→ Extracted records:
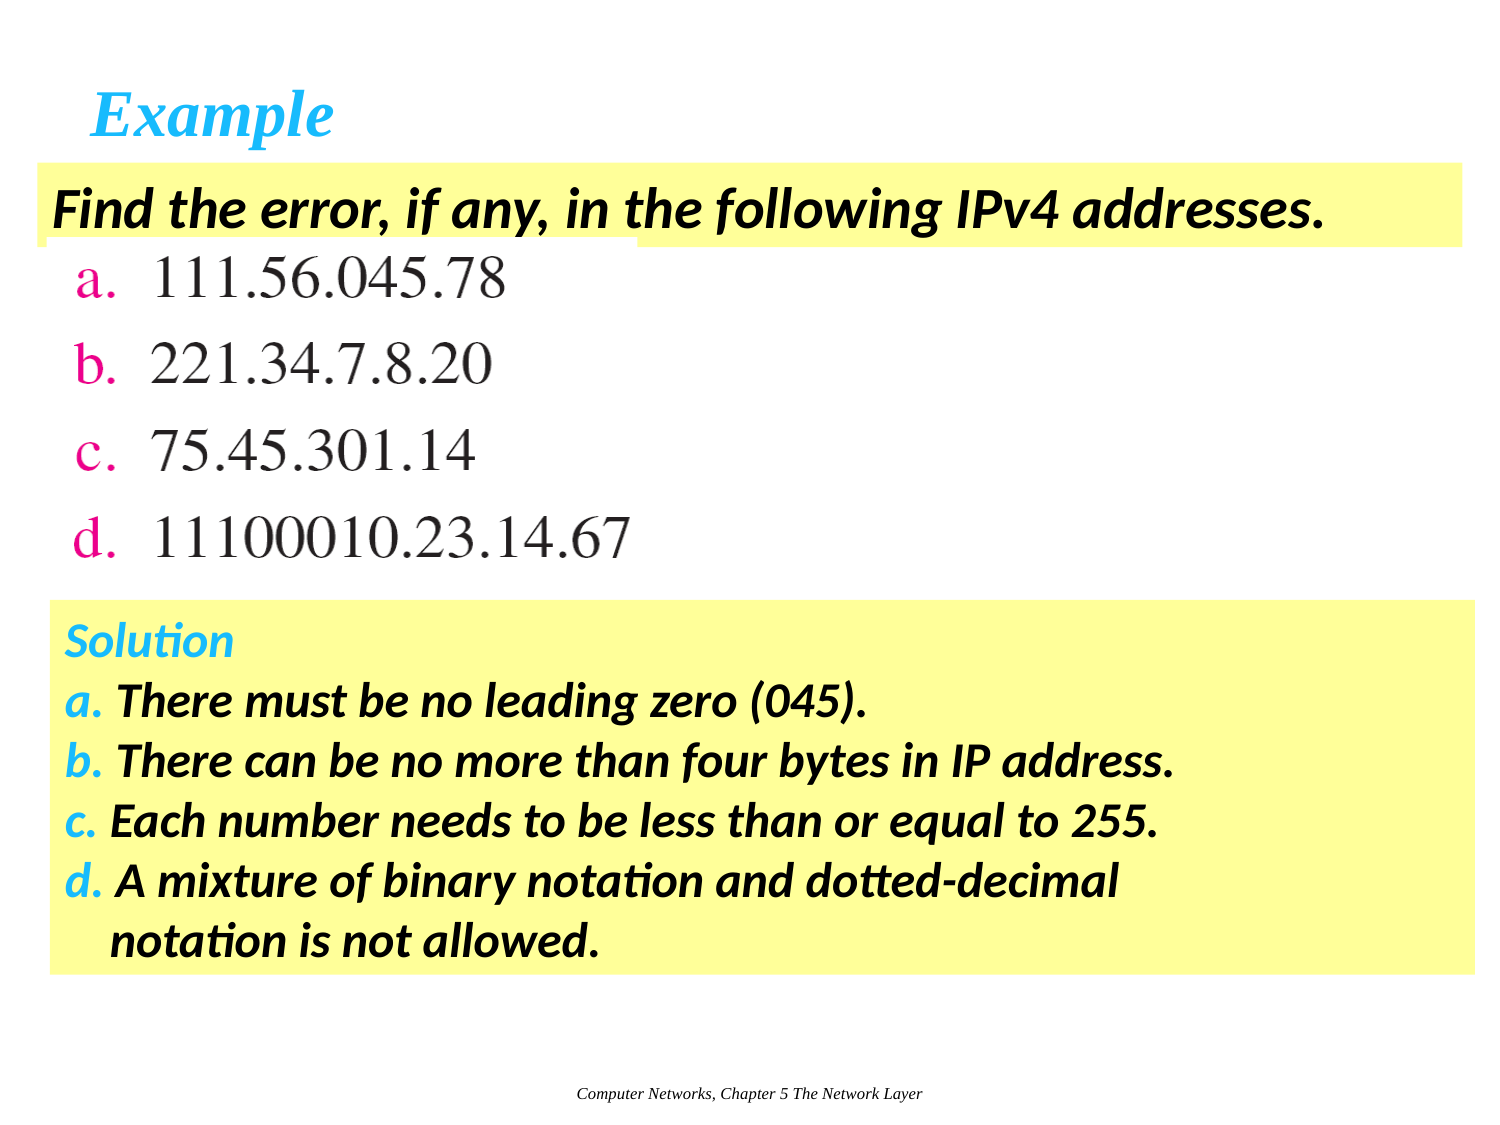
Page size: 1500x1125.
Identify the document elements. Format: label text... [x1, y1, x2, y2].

picture [46, 237, 638, 579]
text_box Solution a. There must be no leading zero (045). b. There can be no more than four bytes in IP address. c. Each number needs to be less than or equal to 255. d. A mixture of binary notation and dotted-decimal notation is not allowed. [49, 599, 1475, 975]
text_box Example [75, 62, 350, 158]
footer Computer Networks, Chapter 5 The Network Layer [0, 1074, 1500, 1125]
text_box Find the error, if any, in the following IPv4 addresses. [37, 162, 1463, 248]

→ Directive:
Repeat, exactly and in full, all records above, but include no pictures.

→ Your solution:
Page size: 1500x1125.
Identify the document elements. Format: label text... [x1, y1, x2, y2].

picture [46, 237, 638, 579]
text_box Solution a. There must be no leading zero (045). b. There can be no more than four bytes in IP address. c. Each number needs to be less than or equal to 255. d. A mixture of binary notation and dotted-decimal notation is not allowed. [49, 599, 1475, 975]
text_box Example [75, 62, 350, 158]
footer Computer Networks, Chapter 5 The Network Layer [0, 1074, 1500, 1125]
text_box Find the error, if any, in the following IPv4 addresses. [37, 162, 1463, 248]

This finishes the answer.